The first David Peace book I ever read was The Damned Utd. I had no idea I was reading a “David Peace book.”
I know that sounds like a weird way to look at it but Peace’s style is so distinct in its repetition, bringing the banal to life whether you want to it to or not. I’ve heard it be described as an “occult” writing style because of the way he hides things within his story. Seems accurate to me.
The Damned Utd. was good AND accessible, which made it tough for me to get into his other books at first. The Red Riding Quartet is fascinating, if frustrating. I loved the Tokyo Trilogy — Tokyo Redux was my favorite read of 2023 — but I had to get to a certain point in life where I could appreciate his work.
Now that I’m there, I can show love for Munichs, which is as good as almost anything else he’s written.

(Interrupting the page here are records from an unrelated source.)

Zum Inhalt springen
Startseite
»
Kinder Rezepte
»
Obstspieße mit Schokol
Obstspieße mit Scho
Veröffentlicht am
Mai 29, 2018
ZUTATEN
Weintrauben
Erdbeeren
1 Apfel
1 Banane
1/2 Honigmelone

In re-telling the tragic events of the 1958 plane crash that left a large part of a top tier Man United squad dead or maimed, Peace tackles the complexity of rebuilding through grief, processing grief, all amidst a massively scaled tragedy. The participants know the show must go on but they don’t know how that will happen. And it is that “how” in which the book’s ugly beauty shines. In detailing those small encounters, those momentary mind references, processing while not having time to process, Peace captures the essence of grief, loss, confusion, and a myopic sense of building something new on the fly. Incredible work.
This made me think a lot of Tokyo Year Zero, the first in that trilogy. The detective has to try and find a killer while struggling with his own personal demons in the midst of an occupied city that’s trying to rebuild. Take that and replace the cynicism of The Damned Utd. with rigid determination, you’d basically have this one.